▸ Exercise details:
Answer these questions from the ggplot2 histogram thread below, one answer per line:
1. How many observations does the simulated data give the "brown" level?
2. What position setting does the solution pass to geom_histogram() and geom_density()?
3. How many bins does the solution's histogram use?

--- start of Text section ---

Search code examples
rggplot2histogramfilldensity-plot

R GGplot histograms and density with multiple fill variables


I want to create a plot with three overlapping histograms (each with a different color and semi-transparent) with their density polygons overlaid on the same graph without having the histograms automatically "stack" bins corresponding to different factors. I want the histograms to "wrap", meaning that the density of each factor is calculated independently but I want them all in the same plot so we can clearly compare the distribution (hence no facet_wrap!). I can get this to work by writing three separate lines calling the histograms individually but when I have many factor levels this becomes a pain. I also tried grouping the data by the factor but the resulting graph is still stacked. The reason I want to do this, is I want to examine many individuals and their distributions and try to identify weird individuals or subgroups that may have a different pattern so I do really want all of the graphs stacked on top of each other.

library(ggplot2)

# Simulate some data
color = c("yellow", "brown", "green")
n_per_factor = c(45, 50, 48)
flies = c(rgamma(n_per_factor[1], shape = 40, scale = 3.5),
          rgamma(n_per_factor[2], shape = 40, scale = 3),
          rgamma(n_per_factor[3], shape = 40, scale = 2.5))
bananas = data.frame(color = rep.int(color, times = n_per_factor),
                     flies = flies)

# Create histogram (is stacked don't like)
ggplot(data = bananas, aes(x = flies, after_stat(density), 
                           fill = color))+
  geom_histogram(alpha = 0.50)+
  geom_density(alpha = 0.50)+
  xlab("Flies per Banana")+
  ylab("Density")

# Create histogram (not stacked, want but don't want so many lines)
ggplot(data = bananas, aes(x = flies, after_stat(density), 
                           fill = color))+
  geom_histogram(data = bananas %>% filter(color == "yellow"),
                 aes(x = flies, after_stat(density), 
                     fill = color), alpha = 0.50)+
  geom_histogram(data = bananas %>% filter(color == "green"),
                 aes(x = flies, after_stat(density), 
                     fill = color), alpha = 0.50)+
  geom_histogram(data = bananas %>% filter(color == "brown"),
                 aes(x = flies, after_stat(density), 
                     fill = color), alpha = 0.50)+
  geom_density(alpha = 0.50)+
  xlab("Flies per Banana")+
  ylab("Density")

# Tried but failed
ggplot(data = bananas, aes(x = flies, after_stat(density), 
                           group = color, fill = color))+
  geom_histogram(alpha = 0.50)+
  geom_density(alpha = 0.50)+
  xlab("Flies per Banana")+
  ylab("Density")

Unhappy_stacked_histo

Happy_stacked_histo


Solution

  • We can use position = "identity" in geom_histogram() and geom_density() The histograms and densities will then be overlaid on top of each other.

    library(ggplot2)
    
    ggplot(data = bananas, aes(x = flies, fill = color, group = color)) +
      geom_histogram(aes(y = after_stat(density)), alpha = 0.5, position = "identity", bins = 30) +
      geom_density(alpha = 0.5, position = "identity") +
      scale_fill_manual(values = c("brown", "green", "yellow"))+
      #scale_fill_identity(guide = 'legend') + #instead of scale_fill_manual...
      xlab("Flies per Banana") +
      ylab("Density")
    

    enter image description here

--- end of Text section ---
--- start of Extracted data ---

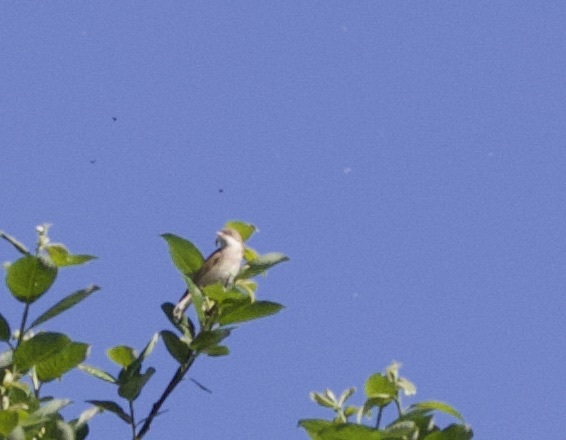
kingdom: Animalia
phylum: Chordata
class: Aves
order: Passeriformes
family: Sylviidae
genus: Sylvia
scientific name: Sylvia communis
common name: Common whitethroat
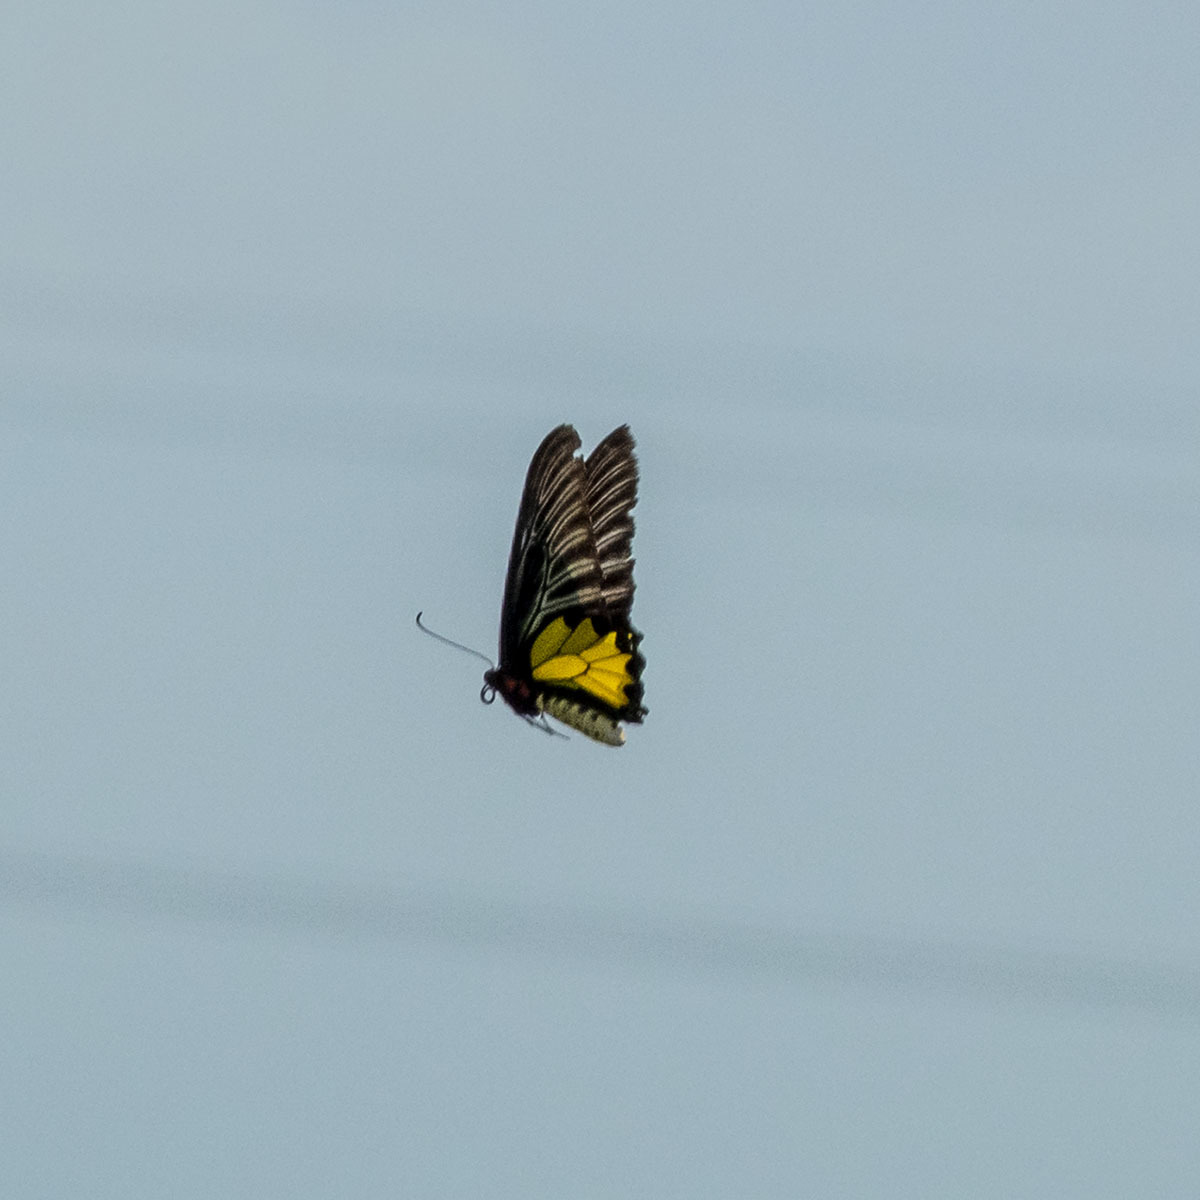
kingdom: Animalia
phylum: Arthropoda
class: Insecta
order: Lepidoptera
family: Papilionidae
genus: Troides
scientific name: Troides minos
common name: Malabar birdwing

--- end of Extracted data ---

▸ Answer for the task:
1. 50
2. position = "identity"
3. 30